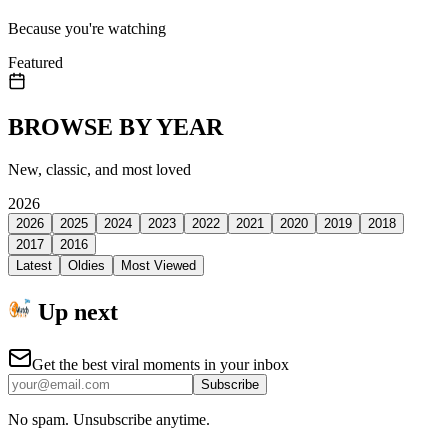
Because you're watching
Featured
BROWSE BY YEAR
New, classic, and most loved
2026
2026
2025
2024
2023
2022
2021
2020
2019
2018
2017
2016
Latest
Oldies
Most Viewed
Up next
Get the best viral moments in your inbox
Subscribe
No spam. Unsubscribe anytime.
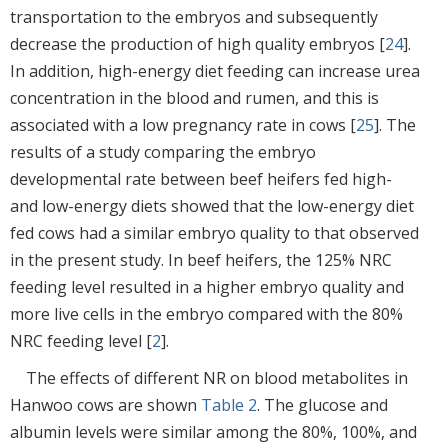
transportation to the embryos and subsequently
decrease the production of high quality embryos [
24
].
In addition, high-energy diet feeding can increase urea
concentration in the blood and rumen, and this is
associated with a low pregnancy rate in cows [
25
]. The
results of a study comparing the embryo
developmental rate between beef heifers fed high-
and low-energy diets showed that the low-energy diet
fed cows had a similar embryo quality to that observed
in the present study. In beef heifers, the 125% NRC
feeding level resulted in a higher embryo quality and
more live cells in the embryo compared with the 80%
NRC feeding level [
2
].
The effects of different NR on blood metabolites in
Hanwoo cows are shown
Table 2
. The glucose and
albumin levels were similar among the 80%, 100%, and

**Problem to work on:** The lines to return are those holding the string "diet" anywhere in the listing above.

**Response to the exercise:**
In addition, high-energy diet feeding can increase urea
and low-energy diets showed that the low-energy diet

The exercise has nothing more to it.